ジョージ・ルーカスの記念すべき長編デビュー作。ルーカスが南カリフォルニア大学在学時に撮影した短編映画『電子的迷宮/THX 1138 4EB』が元となり、フランシス・フォード・コッポラの声かけにより製作された。ルーカスは卒業後、ワーナーのスタジオに研修目的で入るが、その時に偶然『フィニアンの虹』を撮影中のコッポラと出会って意気投合し、ハリウッドのシステムに強制されることのない映画制作者のための環境を作ることを目指して、コッポラが設立したアメリカン・ゾエトロープ社の副社長に就任。まだルーカス・フィルムを設立する遥か昔である。25世紀においては人間とコンピューターの関係は逆転しており、どういうわけか人間がロボットに管理される生活を送っている。今作はまるで刑務所のような窮屈な地下組織が舞台となっており、70年代のカリフォルニアの風景は一切出て来ない。そこに見られるのは、白い壁に囲まれた発狂するような空間であり、ここでは人間たちが互いを登録番号で呼び合いながら、機械のような生活を送るのである。
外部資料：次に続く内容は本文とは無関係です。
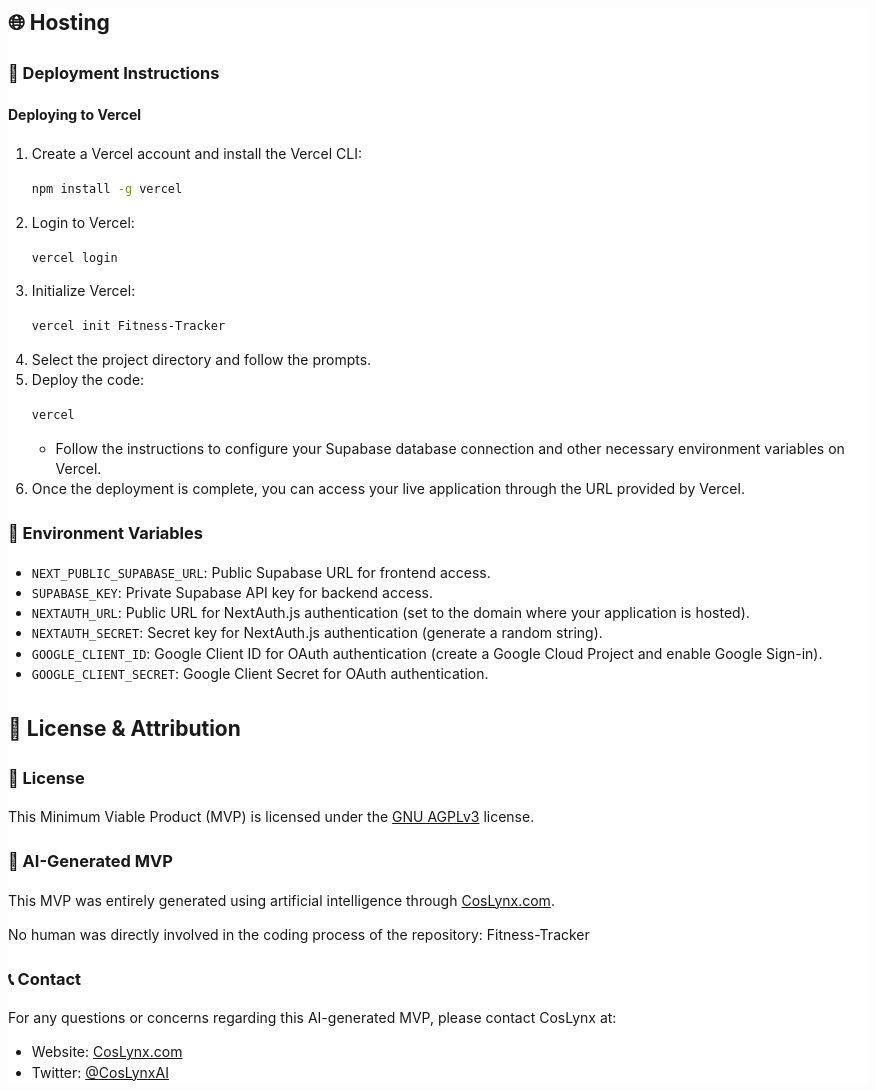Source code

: ## 🌐 Hosting
### 🚀 Deployment Instructions
#### Deploying to Vercel
1. Create a Vercel account and install the Vercel CLI:
   ```bash
   npm install -g vercel
   ```
2. Login to Vercel:
   ```bash
   vercel login
   ```
3. Initialize Vercel:
   ```bash
   vercel init Fitness-Tracker
   ```
4. Select the project directory and follow the prompts.
5. Deploy the code:
   ```bash
   vercel
   ```
   -  Follow the instructions to configure your Supabase database connection and other necessary environment variables on Vercel.
6. Once the deployment is complete, you can access your live application through the URL provided by Vercel.

### 🔑 Environment Variables
- `NEXT_PUBLIC_SUPABASE_URL`: Public Supabase URL for frontend access.
- `SUPABASE_KEY`: Private Supabase API key for backend access.
- `NEXTAUTH_URL`: Public URL for NextAuth.js authentication (set to the domain where your application is hosted).
- `NEXTAUTH_SECRET`: Secret key for NextAuth.js authentication (generate a random string).
- `GOOGLE_CLIENT_ID`: Google Client ID for OAuth authentication (create a Google Cloud Project and enable Google Sign-in).
- `GOOGLE_CLIENT_SECRET`: Google Client Secret for OAuth authentication.

## 📜 License & Attribution

### 📄 License
This Minimum Viable Product (MVP) is licensed under the [GNU AGPLv3](https://choosealicense.com/licenses/agpl-3.0/) license.

### 🤖 AI-Generated MVP
This MVP was entirely generated using artificial intelligence through [CosLynx.com](https://coslynx.com).

No human was directly involved in the coding process of the repository: Fitness-Tracker

### 📞 Contact
For any questions or concerns regarding this AI-generated MVP, please contact CosLynx at:
- Website: [CosLynx.com](https://coslynx.com)
- Twitter: [@CosLynxAI](https://x.com/CosLynxAI)
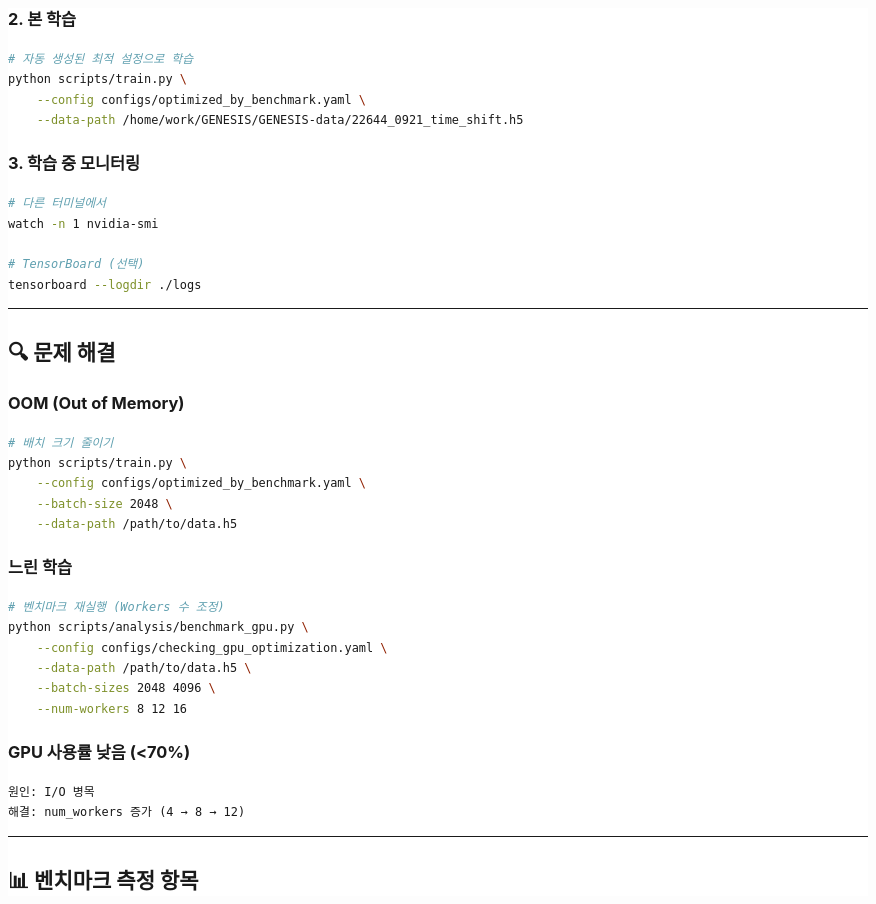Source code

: ### 2. 본 학습

```bash
# 자동 생성된 최적 설정으로 학습
python scripts/train.py \
    --config configs/optimized_by_benchmark.yaml \
    --data-path /home/work/GENESIS/GENESIS-data/22644_0921_time_shift.h5
```

### 3. 학습 중 모니터링

```bash
# 다른 터미널에서
watch -n 1 nvidia-smi

# TensorBoard (선택)
tensorboard --logdir ./logs
```

---

## 🔍 문제 해결

### OOM (Out of Memory)
```bash
# 배치 크기 줄이기
python scripts/train.py \
    --config configs/optimized_by_benchmark.yaml \
    --batch-size 2048 \
    --data-path /path/to/data.h5
```

### 느린 학습
```bash
# 벤치마크 재실행 (Workers 수 조정)
python scripts/analysis/benchmark_gpu.py \
    --config configs/checking_gpu_optimization.yaml \
    --data-path /path/to/data.h5 \
    --batch-sizes 2048 4096 \
    --num-workers 8 12 16
```

### GPU 사용률 낮음 (<70%)
```
원인: I/O 병목
해결: num_workers 증가 (4 → 8 → 12)
```

---

## 📊 벤치마크 측정 항목
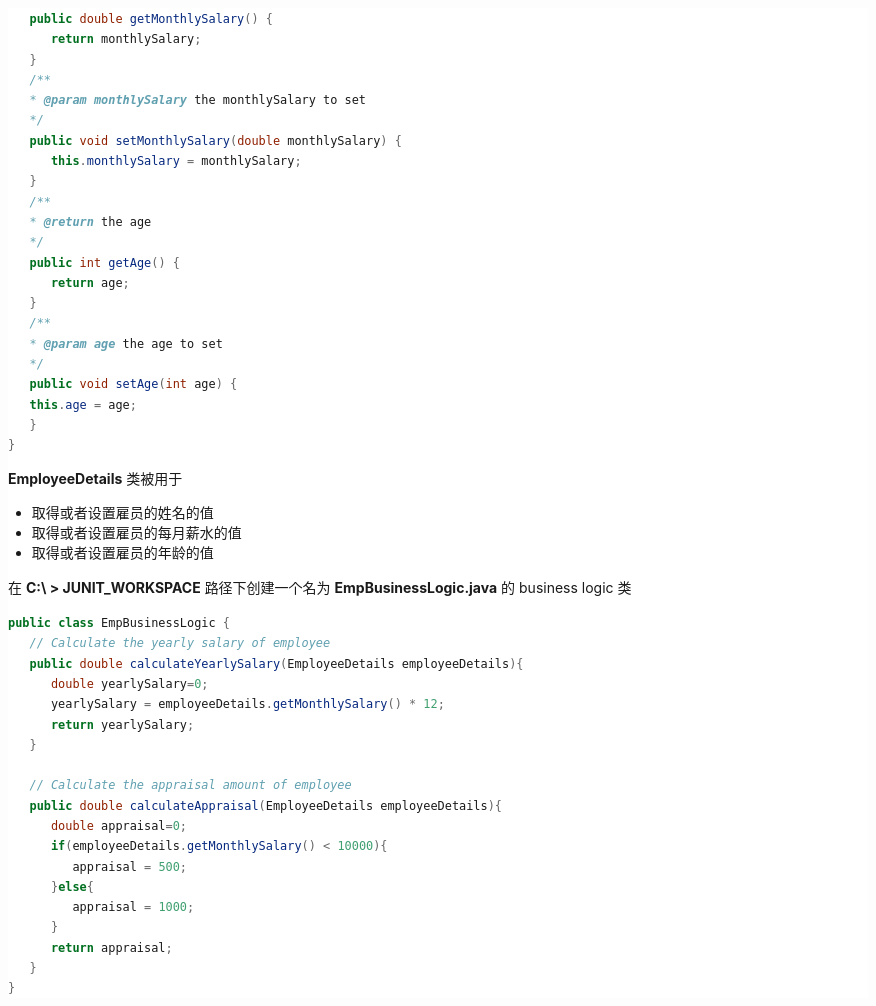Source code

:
 ```java
   public double getMonthlySalary() {
      return monthlySalary;
   }
   /**
   * @param monthlySalary the monthlySalary to set
   */
   public void setMonthlySalary(double monthlySalary) {
      this.monthlySalary = monthlySalary;
   }
   /**
   * @return the age
   */
   public int getAge() {
      return age;
   }
   /**
   * @param age the age to set
   */
   public void setAge(int age) {
   this.age = age;
   }
}
```

**EmployeeDetails** 类被用于

- 取得或者设置雇员的姓名的值
- 取得或者设置雇员的每月薪水的值
- 取得或者设置雇员的年龄的值

在 **C:\ > JUNIT_WORKSPACE** 路径下创建一个名为 **EmpBusinessLogic.java** 的 business logic 类

```java
public class EmpBusinessLogic {
   // Calculate the yearly salary of employee
   public double calculateYearlySalary(EmployeeDetails employeeDetails){
      double yearlySalary=0;
      yearlySalary = employeeDetails.getMonthlySalary() * 12;
      return yearlySalary;
   }

   // Calculate the appraisal amount of employee
   public double calculateAppraisal(EmployeeDetails employeeDetails){
      double appraisal=0;
      if(employeeDetails.getMonthlySalary() < 10000){
         appraisal = 500;
      }else{
         appraisal = 1000;
      }
      return appraisal;
   }
}
```
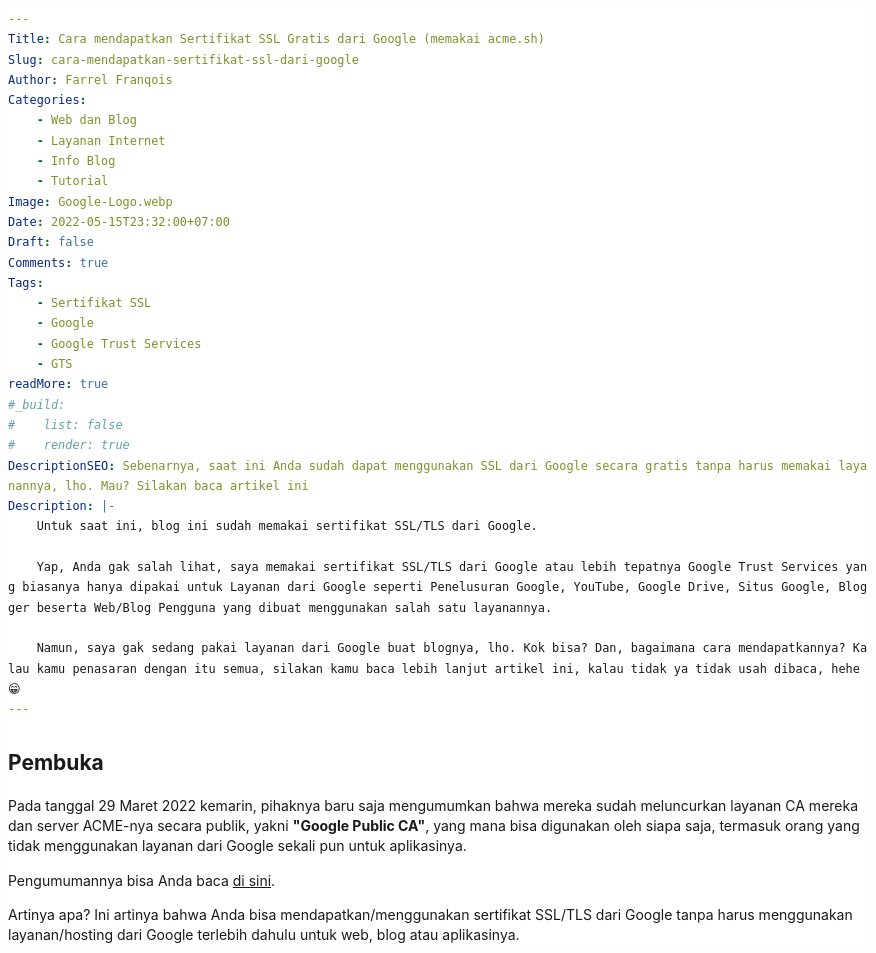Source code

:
 ```yaml
---
Title: Cara mendapatkan Sertifikat SSL Gratis dari Google (memakai acme.sh)
Slug: cara-mendapatkan-sertifikat-ssl-dari-google
Author: Farrel Franqois
Categories: 
    - Web dan Blog
    - Layanan Internet
    - Info Blog
    - Tutorial
Image: Google-Logo.webp
Date: 2022-05-15T23:32:00+07:00
Draft: false
Comments: true
Tags:
    - Sertifikat SSL
    - Google
    - Google Trust Services
    - GTS
readMore: true
#_build:
#    list: false
#    render: true
DescriptionSEO: Sebenarnya, saat ini Anda sudah dapat menggunakan SSL dari Google secara gratis tanpa harus memakai layanannya, lho. Mau? Silakan baca artikel ini
Description: |-
    Untuk saat ini, blog ini sudah memakai sertifikat SSL/TLS dari Google.

    Yap, Anda gak salah lihat, saya memakai sertifikat SSL/TLS dari Google atau lebih tepatnya Google Trust Services yang biasanya hanya dipakai untuk Layanan dari Google seperti Penelusuran Google, YouTube, Google Drive, Situs Google, Blogger beserta Web/Blog Pengguna yang dibuat menggunakan salah satu layanannya.

    Namun, saya gak sedang pakai layanan dari Google buat blognya, lho. Kok bisa? Dan, bagaimana cara mendapatkannya? Kalau kamu penasaran dengan itu semua, silakan kamu baca lebih lanjut artikel ini, kalau tidak ya tidak usah dibaca, hehe 😁
---
```


## Pembuka

Pada tanggal 29 Maret 2022 kemarin, pihaknya baru saja mengumumkan bahwa mereka sudah meluncurkan layanan CA mereka dan server ACME-nya secara publik, yakni **"Google Public CA"**, yang mana bisa digunakan oleh siapa saja, termasuk orang yang tidak menggunakan layanan dari Google sekali pun untuk aplikasinya.

Pengumumannya bisa Anda baca [di sini](https://cloud.google.com/blog/products/identity-security/automate-public-certificate-lifecycle-management-via--acme-client-api).

Artinya apa? Ini artinya bahwa Anda bisa mendapatkan/menggunakan sertifikat SSL/TLS dari Google tanpa harus menggunakan layanan/hosting dari Google terlebih dahulu untuk web, blog atau aplikasinya.
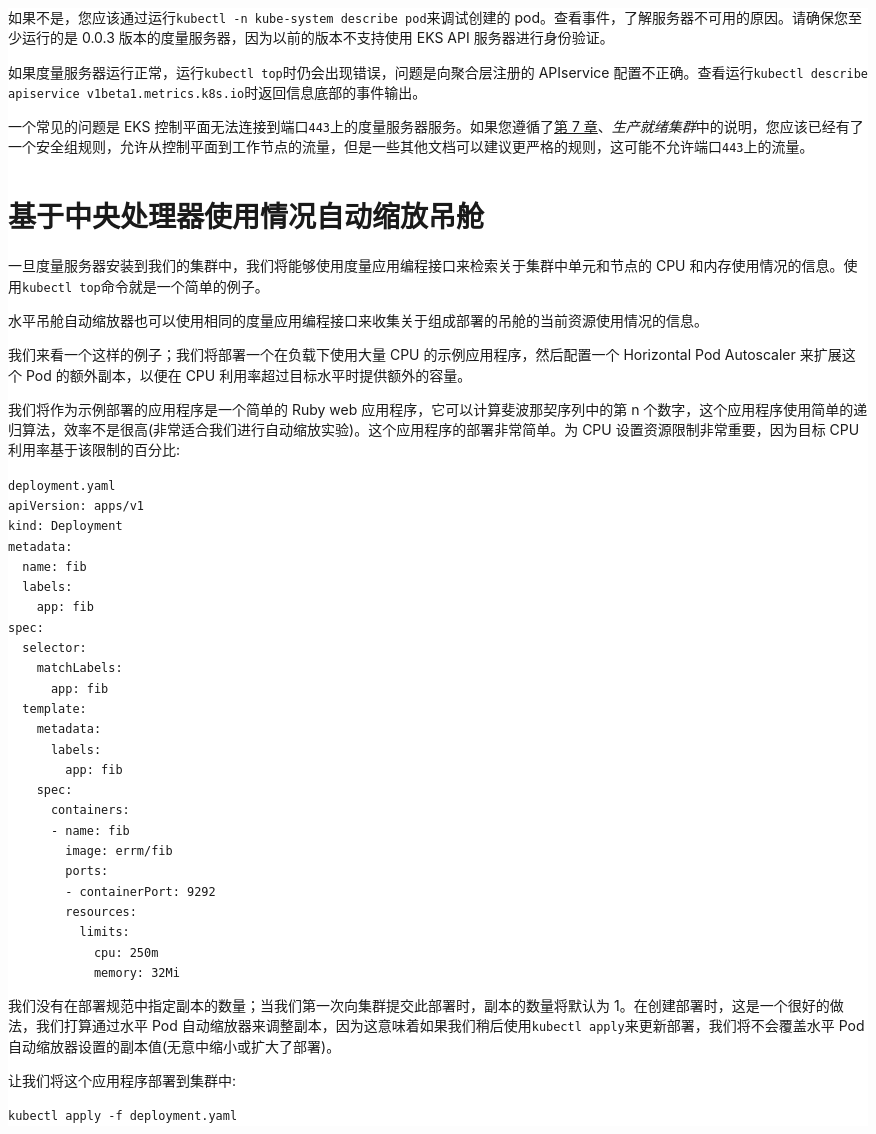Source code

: 如果不是，您应该通过运行`kubectl -n kube-system describe pod`来调试创建的 pod。查看事件，了解服务器不可用的原因。请确保您至少运行的是 0.0.3 版本的度量服务器，因为以前的版本不支持使用 EKS API 服务器进行身份验证。

如果度量服务器运行正常，运行`kubectl top`时仍会出现错误，问题是向聚合层注册的 APIservice 配置不正确。查看运行`kubectl describe apiservice v1beta1.metrics.k8s.io`时返回信息底部的事件输出。

一个常见的问题是 EKS 控制平面无法连接到端口`443`上的度量服务器服务。如果您遵循了[第 7 章](07.html)、*生产就绪集群*中的说明，您应该已经有了一个安全组规则，允许从控制平面到工作节点的流量，但是一些其他文档可以建议更严格的规则，这可能不允许端口`443`上的流量。

# 基于中央处理器使用情况自动缩放吊舱

一旦度量服务器安装到我们的集群中，我们将能够使用度量应用编程接口来检索关于集群中单元和节点的 CPU 和内存使用情况的信息。使用`kubectl top`命令就是一个简单的例子。

水平吊舱自动缩放器也可以使用相同的度量应用编程接口来收集关于组成部署的吊舱的当前资源使用情况的信息。

我们来看一个这样的例子；我们将部署一个在负载下使用大量 CPU 的示例应用程序，然后配置一个 Horizontal Pod Autoscaler 来扩展这个 Pod 的额外副本，以便在 CPU 利用率超过目标水平时提供额外的容量。

我们将作为示例部署的应用程序是一个简单的 Ruby web 应用程序，它可以计算斐波那契序列中的第 n 个数字，这个应用程序使用简单的递归算法，效率不是很高(非常适合我们进行自动缩放实验)。这个应用程序的部署非常简单。为 CPU 设置资源限制非常重要，因为目标 CPU 利用率基于该限制的百分比:

```
deployment.yaml 
apiVersion: apps/v1 
kind: Deployment 
metadata: 
  name: fib 
  labels: 
    app: fib 
spec: 
  selector: 
    matchLabels: 
      app: fib 
  template: 
    metadata: 
      labels: 
        app: fib 
    spec: 
      containers: 
      - name: fib 
        image: errm/fib 
        ports: 
        - containerPort: 9292 
        resources: 
          limits: 
            cpu: 250m 
            memory: 32Mi 
```

我们没有在部署规范中指定副本的数量；当我们第一次向集群提交此部署时，副本的数量将默认为 1。在创建部署时，这是一个很好的做法，我们打算通过水平 Pod 自动缩放器来调整副本，因为这意味着如果我们稍后使用`kubectl apply`来更新部署，我们将不会覆盖水平 Pod 自动缩放器设置的副本值(无意中缩小或扩大了部署)。

让我们将这个应用程序部署到集群中:

```
kubectl apply -f deployment.yaml  
```
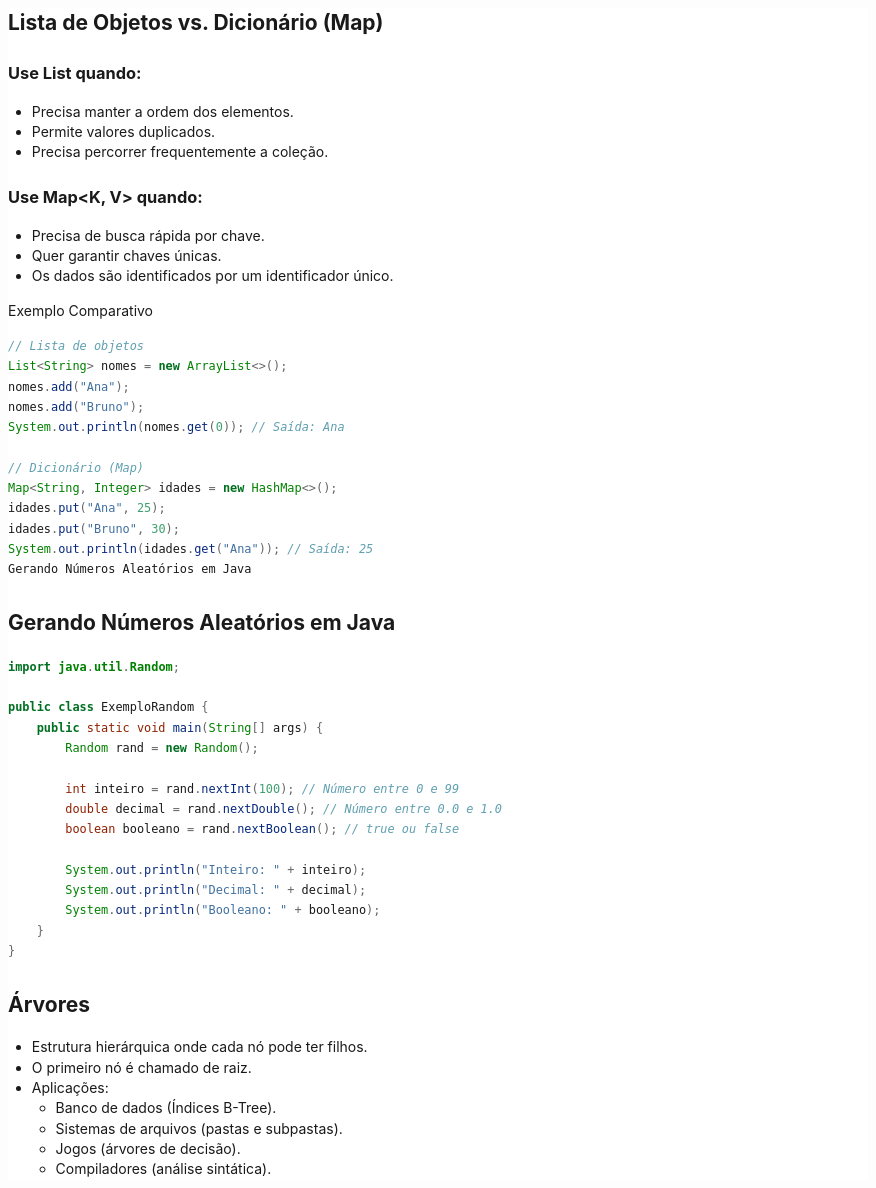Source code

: ## Lista de Objetos vs. Dicionário (Map)
### Use List<T> quando:
* Precisa manter a ordem dos elementos.
* Permite valores duplicados.
* Precisa percorrer frequentemente a coleção.

### Use Map<K, V> quando:
* Precisa de busca rápida por chave.
* Quer garantir chaves únicas.
* Os dados são identificados por um identificador único.

Exemplo Comparativo
```java
// Lista de objetos
List<String> nomes = new ArrayList<>();
nomes.add("Ana");
nomes.add("Bruno");
System.out.println(nomes.get(0)); // Saída: Ana

// Dicionário (Map)
Map<String, Integer> idades = new HashMap<>();
idades.put("Ana", 25);
idades.put("Bruno", 30);
System.out.println(idades.get("Ana")); // Saída: 25
Gerando Números Aleatórios em Java
```

## Gerando Números Aleatórios em Java
```java
import java.util.Random;

public class ExemploRandom {
    public static void main(String[] args) {
        Random rand = new Random();
        
        int inteiro = rand.nextInt(100); // Número entre 0 e 99
        double decimal = rand.nextDouble(); // Número entre 0.0 e 1.0
        boolean booleano = rand.nextBoolean(); // true ou false

        System.out.println("Inteiro: " + inteiro);
        System.out.println("Decimal: " + decimal);
        System.out.println("Booleano: " + booleano);
    }
}
```

## Árvores
* Estrutura hierárquica onde cada nó pode ter filhos.
* O primeiro nó é chamado de raiz.
* Aplicações:
  * Banco de dados (Índices B-Tree).
  * Sistemas de arquivos (pastas e subpastas).
  * Jogos (árvores de decisão).
  * Compiladores (análise sintática).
後に開花することになる『スター・ウォーズ』シリーズの大河ドラマのような幾重にも連なる複雑なタペストリーはここにはない。出演はルームメイトとして管理社会に放り込まれることになるロバート・デュヴァルとマギー・マコーミー、SEN-5421に扮した名脇役ドナルド・プレザンス、そしてHologram SRTに扮したドン・ペドロ・コリーくらいであり、ミニマムな世界と極力台詞を排し、ショットの構成に心血を注いだであろう映像世界からは、実験映画との親和性をありありと感じる。それと共に、今作が影響を受けているだろう作品として、60年代末の反権力の象徴である『イージー・ライダー』が挙げられる。管理社会とは同調圧力と等価であり、その抑圧をあまり感じない者にとっては、何も考えずに食べて寝るだけの生活をしていればいいが、アウトローには窮屈でとても耐えられないのである。

主人公であるロバート・デュヴァルがコンピューターに管理される規律社会の中で、規律を破りマギー・マコーミーと抱きあう場面は、後の『スター・ウォーズ』におけるアナキン・スカイウォーカーとアミダラに置き換えるとわかりやすい。ジョージ・ルーカスの映画においては男女の触れ合いはしばしタブー視されるが、主人公はその鉄の掟を幾つかの葛藤を超えて、いとも簡単に破ってしまう。表情の見えないロボット警官のイメージはそのまんま『スター・ウォーズ』におけるストームトルーパーに移行し、序盤で彼らが組み立てるロボットはC-3POに移行したと見るのは邪推だろうか?

抑圧下における国民のささやかな楽しみは『スター・ウォーズ』において度々描かれてきたが、今作ではまるで精神病院のような閉鎖的で抑圧された空間から、ロバート・デュヴァルが果敢にも脱走を試みる。考えてみれば今作における管理社会の黒幕や実質権力者とはいったい誰であろうか?モニターの向こうにその姿を確認することは出来ないまま、主人公は管理社会という現実からの逃避を試みる。随分と手薄なセキュリティの裏をかき、ロバート・デュヴァルが脱走した先にはやはり追っ手がついてくる。しかし彼らは後ろから前方にいるターゲットを襲うことはしない。無表情なロバート・デュヴァルも人間を殺すことはない。そこで行われているのは紛れもなくカー・チェイスに違いないのだが、どこか図式的でアクションが沸き立ってこない。

男にとって守るべきヒロインや、社会の敗者となった主人公に対する巨大な権力者は遂に出てくることはない。しかしながらこれは紛れもないアウトロー映画であり、SFというジャンルの中で実に純粋な反権力の映画である。どんな巨匠にとっても処女作はいつも純粋無垢な表現で溢れているが、ジョージ・ルーカスのそれは中でも随分とピュアな表現で埋め尽くされている。ルーカスは20代の時にしか撮れない映画を撮っていたのである。